When Mason’s book arrived “I don’t know if I was expecting much,” Miller said. “But I fell in love with her voice.”

A native New Yorker who knew little about North Carolina, Miller felt an instant connection with Mason and the community she wrote about.

Despite the author’s paralysis, Miller felt she was more joyful about life than most people who weren’t disabled.

“We decided this would be a great book to reissue,” Miller said.

Mason’s friend from childhood and former Davidson College English professor, Charles Cornwell, encouraged her to write the memoir and edited it.

Seeing the book reissued in paperback “is an enormous pleasure,” he said. “But it’s bittersweet. I wish she was alive to see it happening.”

The book grew out an old friendship between Cornwell and Mason.
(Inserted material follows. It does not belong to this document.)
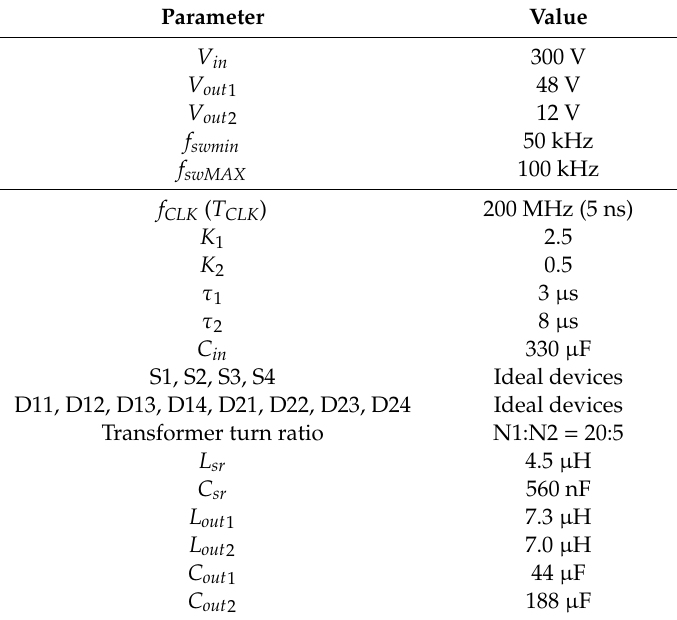
Table 3. Specifications of simulation circuit.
It not just about her battle with illness, but life in a small Southern town.

That part of the story is “every bit as idyllic as Martha made it sound,” said Cornwell of Charleston. “Nothing was exaggerated.”

Founded in 1899 at the intersection of two railroads, Lattimore was in the middle of cotton country. Mason grew up there in the late 1940s and wrote that she felt “secure and accepted.”

When polio struck, the community didn’t forget her. Visitors dropped by the home where caretakers looked after Mason. Conversations touched on politics and religion, literature and food.

“Martha was absolutely the most intriguing person I’ve ever met in my life,” said former State Rep. Jack Hunt, 87, of Lattimore.

He brought over hot meals – along with an occasional bottle of wine - to share with Mason on Wednesday nights.

“She had a fetish about not wanting pity,” Hunt said. “She looked on the upbeat side of things and didn’t dwell on the negative. She taught me to appreciate life. I miss her everyday – especially Wednesdays.”

For many, Mason’s iron lung is a powerful symbol of her life. The machine is stored in Steve Cornwell’s income tax office in downtown Lattimore.

Polly Fite remembers how people were often startled when they saw Mason for the first time – her head sticking out of a strange machine. As they talked, they focused on the person – not the contraption she was in.

When the nonprofit museum opens, Fite hopes the iron lung will help keep her friend’s story alive – not only for local residents but for people who never met her.

“Martha’s influence is still here,” Fite said. “She can be an inspiration to others.”